# Task prompt
Transcribe all the text in the data below, line by line, keeping every word and character unchanged.

━━━━━ Exercise material

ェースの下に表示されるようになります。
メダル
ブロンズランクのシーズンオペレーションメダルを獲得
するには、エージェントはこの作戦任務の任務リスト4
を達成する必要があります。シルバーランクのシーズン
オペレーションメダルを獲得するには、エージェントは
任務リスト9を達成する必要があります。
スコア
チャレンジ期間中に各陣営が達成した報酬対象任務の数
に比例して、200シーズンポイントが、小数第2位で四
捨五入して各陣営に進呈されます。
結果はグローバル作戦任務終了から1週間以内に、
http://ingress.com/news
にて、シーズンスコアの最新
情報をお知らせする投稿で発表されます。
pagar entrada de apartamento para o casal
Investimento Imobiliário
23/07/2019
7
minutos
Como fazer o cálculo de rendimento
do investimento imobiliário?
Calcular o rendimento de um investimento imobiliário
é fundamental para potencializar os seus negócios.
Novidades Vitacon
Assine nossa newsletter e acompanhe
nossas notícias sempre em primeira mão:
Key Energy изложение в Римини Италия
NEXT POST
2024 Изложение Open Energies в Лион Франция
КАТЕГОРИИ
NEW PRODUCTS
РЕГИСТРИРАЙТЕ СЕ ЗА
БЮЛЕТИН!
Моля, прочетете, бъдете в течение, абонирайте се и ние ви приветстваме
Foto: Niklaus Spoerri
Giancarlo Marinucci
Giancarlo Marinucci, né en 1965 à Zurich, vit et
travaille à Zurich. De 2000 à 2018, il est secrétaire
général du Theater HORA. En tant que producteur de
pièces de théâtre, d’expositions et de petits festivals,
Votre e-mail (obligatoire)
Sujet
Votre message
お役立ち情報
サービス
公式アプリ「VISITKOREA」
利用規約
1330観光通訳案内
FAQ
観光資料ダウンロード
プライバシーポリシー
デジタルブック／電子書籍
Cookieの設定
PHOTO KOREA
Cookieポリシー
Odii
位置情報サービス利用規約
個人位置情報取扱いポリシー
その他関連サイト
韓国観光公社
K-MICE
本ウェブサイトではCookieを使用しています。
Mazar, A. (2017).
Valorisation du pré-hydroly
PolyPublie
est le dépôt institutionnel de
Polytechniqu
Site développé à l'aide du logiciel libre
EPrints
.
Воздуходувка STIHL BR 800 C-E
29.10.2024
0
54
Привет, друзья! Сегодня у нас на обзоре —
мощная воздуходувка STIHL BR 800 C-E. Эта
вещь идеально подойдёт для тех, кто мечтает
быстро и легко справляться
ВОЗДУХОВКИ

━━━━━━━━━━

# Answer to the problem
ェースの下に表示されるようになります。
メダル
ブロンズランクのシーズンオペレーションメダルを獲得
するには、エージェントはこの作戦任務の任務リスト4
を達成する必要があります。シルバーランクのシーズン
オペレーションメダルを獲得するには、エージェントは
任務リスト9を達成する必要があります。
スコア
チャレンジ期間中に各陣営が達成した報酬対象任務の数
に比例して、200シーズンポイントが、小数第2位で四
捨五入して各陣営に進呈されます。
結果はグローバル作戦任務終了から1週間以内に、
http://ingress.com/news
にて、シーズンスコアの最新
情報をお知らせする投稿で発表されます。
pagar entrada de apartamento para o casal
Investimento Imobiliário
23/07/2019
7
minutos
Como fazer o cálculo de rendimento
do investimento imobiliário?
Calcular o rendimento de um investimento imobiliário
é fundamental para potencializar os seus negócios.
Novidades Vitacon
Assine nossa newsletter e acompanhe
nossas notícias sempre em primeira mão:
Key Energy изложение в Римини Италия
NEXT POST
2024 Изложение Open Energies в Лион Франция
КАТЕГОРИИ
NEW PRODUCTS
РЕГИСТРИРАЙТЕ СЕ ЗА
БЮЛЕТИН!
Моля, прочетете, бъдете в течение, абонирайте се и ние ви приветстваме
Foto: Niklaus Spoerri
Giancarlo Marinucci
Giancarlo Marinucci, né en 1965 à Zurich, vit et
travaille à Zurich. De 2000 à 2018, il est secrétaire
général du Theater HORA. En tant que producteur de
pièces de théâtre, d’expositions et de petits festivals,
Votre e-mail (obligatoire)
Sujet
Votre message
お役立ち情報
サービス
公式アプリ「VISITKOREA」
利用規約
1330観光通訳案内
FAQ
観光資料ダウンロード
プライバシーポリシー
デジタルブック／電子書籍
Cookieの設定
PHOTO KOREA
Cookieポリシー
Odii
位置情報サービス利用規約
個人位置情報取扱いポリシー
その他関連サイト
韓国観光公社
K-MICE
本ウェブサイトではCookieを使用しています。
Mazar, A. (2017).
Valorisation du pré-hydroly
PolyPublie
est le dépôt institutionnel de
Polytechniqu
Site développé à l'aide du logiciel libre
EPrints
.
Воздуходувка STIHL BR 800 C-E
29.10.2024
0
54
Привет, друзья! Сегодня у нас на обзоре —
мощная воздуходувка STIHL BR 800 C-E. Эта
вещь идеально подойдёт для тех, кто мечтает
быстро и легко справляться
ВОЗДУХОВКИ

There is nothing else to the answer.